Well, it never happens at the 49%-51% level, but that’s because there aren’t any countries where 49% of the country is wealthy enough to be worth plundering (see Pareto). Massive redistribution of wealth away from minorities has happened quite a bit, as in Zimbabwe, Haiti, Germany, and others. The various communist revolutions seem to be an example of this, if you allow ‘democracy of the sword’, and I would suspect pogroms are as well, to the extent that property is looted as well as destroyed.
One counterexample is sufficient to break a “never.” To the extent that ‘good’ democracies do not do this, it is not a statement about the incentive structure of democracy, but a statement about the preferences of the voters of that particular polity.
Well, it never happens at the 49%-51% level, but that’s because there aren’t any countries where 49% of the country is wealthy enough to be worth plundering (see Pareto). Massive redistribution of wealth away from minorities has happened quite a bit, as in Zimbabwe, Haiti, Germany, and others.

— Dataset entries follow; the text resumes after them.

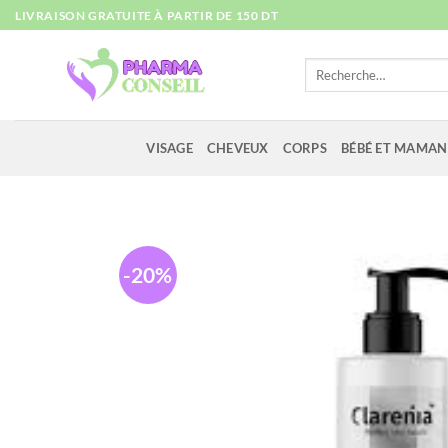
Passer
LIVRAISON GRATUITE À PARTIR DE 150 DT
au
contenu
Recherche
pour :
VISAGE
CHEVEUX
CORPS
BÉBÉ ET MAMAN
-20%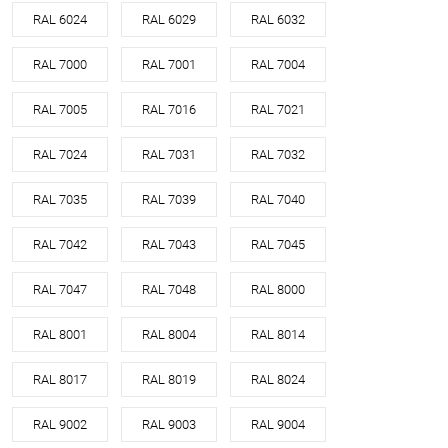
RAL 6024
RAL 6029
RAL 6032
RAL 7000
RAL 7001
RAL 7004
RAL 7005
RAL 7016
RAL 7021
RAL 7024
RAL 7031
RAL 7032
RAL 7035
RAL 7039
RAL 7040
RAL 7042
RAL 7043
RAL 7045
RAL 7047
RAL 7048
RAL 8000
RAL 8001
RAL 8004
RAL 8014
RAL 8017
RAL 8019
RAL 8024
RAL 9002
RAL 9003
RAL 9004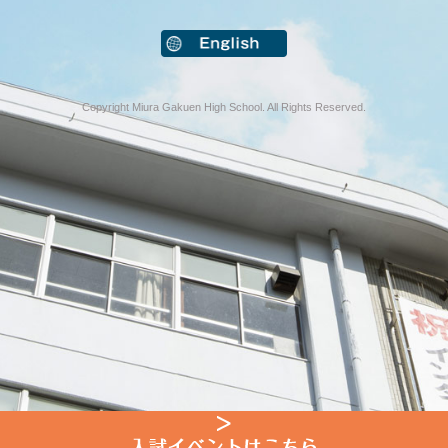
Copyright Miura Gakuen High School. All Rights Reserved.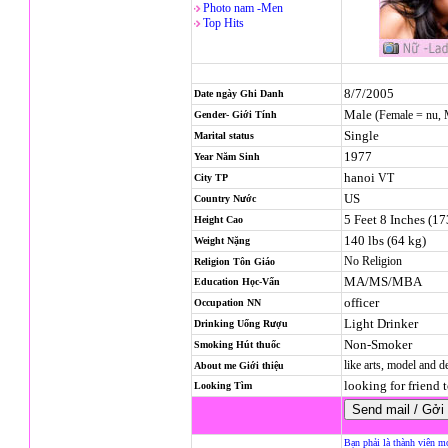
Photo nam -Men
Top Hits
8/7/2005
Date ngày Ghi Danh
Male
(Female = nu,
Gender- Giới Tính
Single
Marital status
1977
Year Năm Sinh
hanoi
VT
City TP
US
Country Nước
5 Feet 8 Inches (1
Height Cao
140 lbs (64 kg)
Weight Nặng
No Religion
Religion
Tôn Giáo
MA/MS/MBA
Education Học-Vấn
officer
Occupation NN
Light Drinker
Drinking Uống Rượu
Non-Smoker
Smoking Hút thuốc
like arts, model and 
About me Giới thiệu
looking for friend t
Looking Tìm
Bạn phải là thành viên m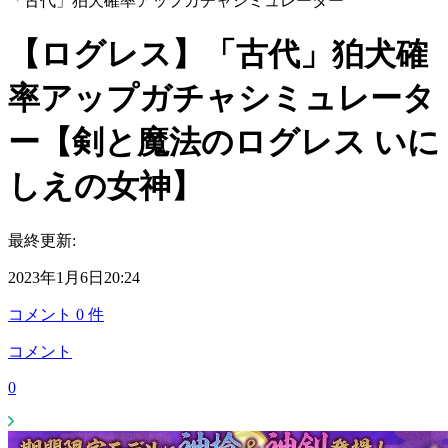
「古代」狛犬確率アップガチャシミュレーター
【ログレス】「古代」狛犬確
率アップガチャシミュレータ
ー【剣と魔法のログレス いに
しえの女神】
最終更新:
2023年1月6日20:24
コメント
0
件
コメント
0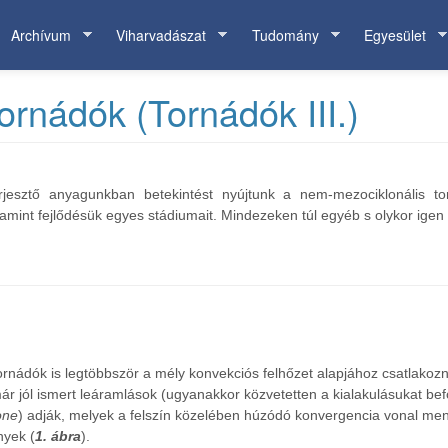
Archívum
Viharvadászat
Tudomány
Egyesület
rnádók (Tornádók III.)
rjesztő anyagunkban betekintést nyújtunk a nem-mezociklonális t
alamint fejlődésük egyes stádiumait. Mindezeken túl egyéb s olykor igen
rnádók is legtöbbször a mély konvekciós felhőzet alapjához csatlakozn
 jól ismert leáramlások (ugyanakkor közvetetten a kialakulásukat befol
one
) adják, melyek a felszín közelében húzódó konvergencia vonal menté
nyek (
1. ábra
).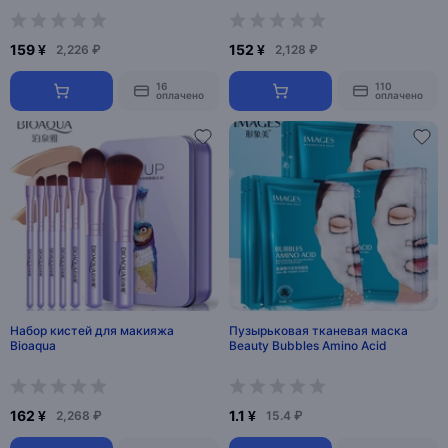
159 ¥
152 ¥
2,226 ₽
2,128 ₽
16
110
оплачено
оплачено
Набор кистей для макияжа
Пузырьковая тканевая маска
Bioaqua
Beauty Bubbles Amino Acid
162 ¥
1.1 ¥
2,268 ₽
15.4 ₽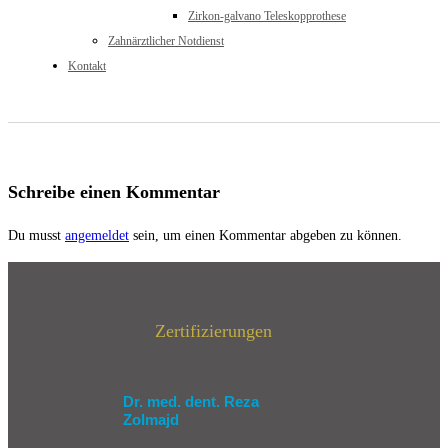
Zirkon-galvano Teleskopprothese
Zahnärztlicher Notdienst
Kontakt
Schreibe einen Kommentar
Du musst
angemeldet
sein, um einen Kommentar abgeben zu können.
Zertifizierungen
Dr. med. dent. Reza
Zolmajd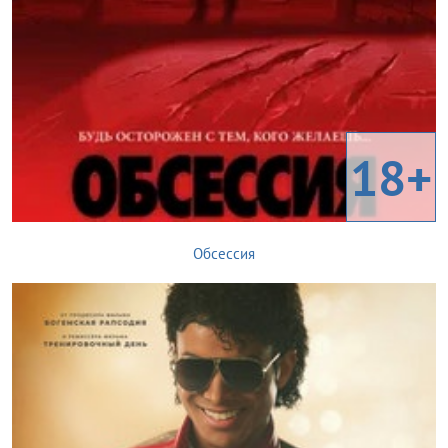
18+
Обсессия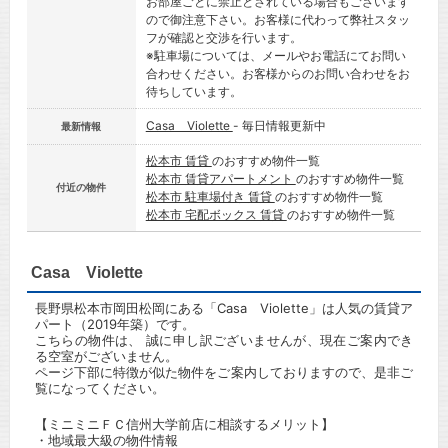
お部屋ごとに禁止とされている場合もございます
ので御注意下さい。お客様に代わって弊社スタッ
フが確認と交渉を行います。
※駐車場については、メールやお電話にてお問い
合わせください。お客様からのお問い合わせをお
待ちしています。
Casa Violette
- 毎日情報更新中
最新情報
松本市 賃貸
のおすすめ物件一覧
松本市 賃貸アパートメント
のおすすめ物件一覧
付近の物件
松本市 駐車場付き 賃貸
のおすすめ物件一覧
松本市 宅配ボックス 賃貸
のおすすめ物件一覧
Casa Violette
長野県松本市岡田松岡にある「Casa Violette」は人気の賃貸ア
パート（2019年築）です。
こちらの物件は、 誠に申し訳ございませんが、現在ご案内でき
る空室がございません。
ページ下部に特徴が似た物件をご案内しておりますので、是非ご
覧になってください。
【ミニミニＦＣ信州大学前店に相談するメリット】
・地域最大級の物件情報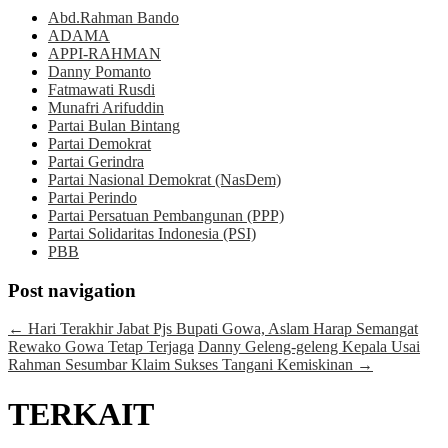
Abd.Rahman Bando
ADAMA
APPI-RAHMAN
Danny Pomanto
Fatmawati Rusdi
Munafri Arifuddin
Partai Bulan Bintang
Partai Demokrat
Partai Gerindra
Partai Nasional Demokrat (NasDem)
Partai Perindo
Partai Persatuan Pembangunan (PPP)
Partai Solidaritas Indonesia (PSI)
PBB
Post navigation
←
Hari Terakhir Jabat Pjs Bupati Gowa, Aslam Harap Semangat
Rewako Gowa Tetap Terjaga
Danny Geleng-geleng Kepala Usai
Rahman Sesumbar Klaim Sukses Tangani Kemiskinan
→
TERKAIT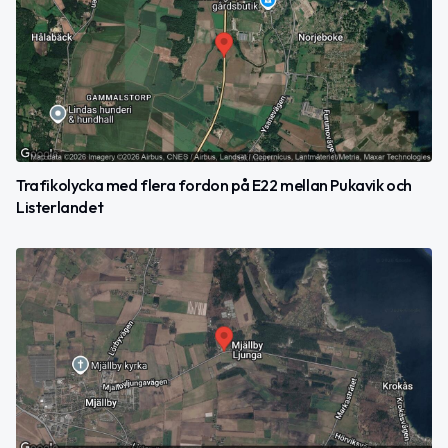
Trafikolycka med flera fordon på E22 mellan Pukavik och
Listerlandet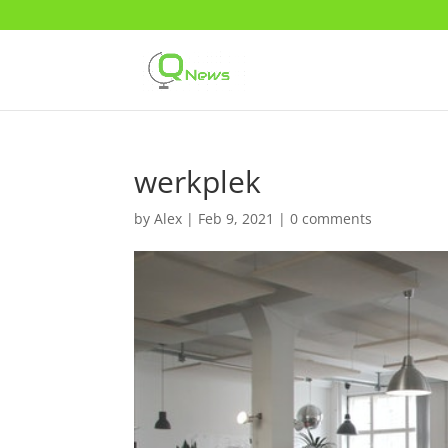
werkplek
by
Alex
|
Feb 9, 2021
|
0 comments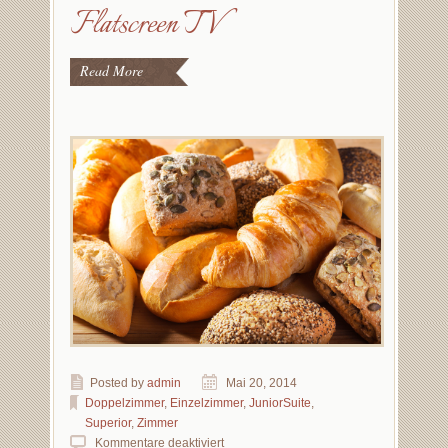
Flatscreen TV
Read More
Posted by
admin
Mai 20, 2014
Doppelzimmer
,
Einzelzimmer
,
JuniorSuite
,
Superior
,
Zimmer
Kommentare deaktiviert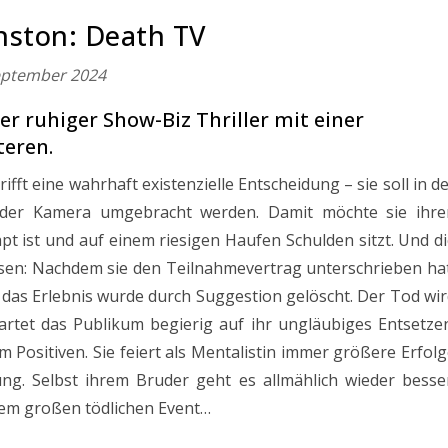
nston: Death TV
eptember 2024
r ruhiger Show-Biz Thriller mit einer
teren.
ifft eine wahrhaft existenzielle Entscheidung – sie soll in d
nder Kamera umgebracht werden. Damit möchte sie ihre
pt ist und auf einem riesigen Haufen Schulden sitzt. Und d
sen: Nachdem sie den Teilnahmevertrag unterschrieben hat
 das Erlebnis wurde durch Suggestion gelöscht. Der Tod wi
wartet das Publikum begierig auf ihr ungläubiges Entsetze
m Positiven. Sie feiert als Mentalistin immer größere Erfol
g. Selbst ihrem Bruder geht es allmählich wieder besser
dem großen tödlichen Event…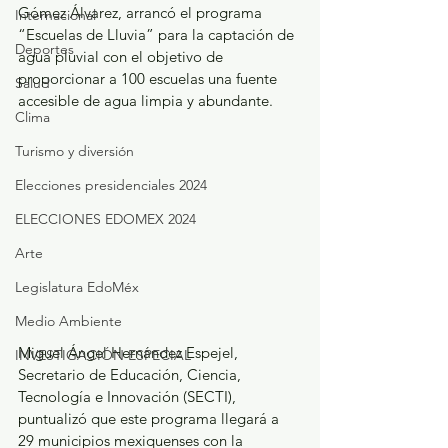
Gómez Álvarez, arrancó el programa 
Internacional
“Escuelas de Lluvia” para la captación de 
Deportes
agua pluvial con el objetivo de 
proporcionar a 100 escuelas una fuente 
Salud
accesible de agua limpia y abundante.
Clima
Turismo y diversión
Elecciones presidenciales 2024
ELECCIONES EDOMEX 2024
Arte
Legislatura EdoMéx
Medio Ambiente
Miguel Ángel Hernández Espejel, 
INVESTIGACIÓN ESPECIAL
Secretario de Educación, Ciencia, 
Tecnología e Innovación (SECTI), 
puntualizó que este programa llegará a 
29 municipios mexiquenses con la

The various communist revolutions seem to be an example of this, if you allow ‘democracy of the sword’, and I would suspect pogroms are as well, to the extent that property is looted as well as destroyed.
I don’t think you have many good examples of democracies there.
One counterexample is sufficient to break a “never.” To the extent that ‘good’ democracies do not do this, it is not a statement about the incentive structure of democracy, but a statement about the preferences of the voters of that particular polity.
Or the details of the exact structure of the democracy which may create relevant incentives.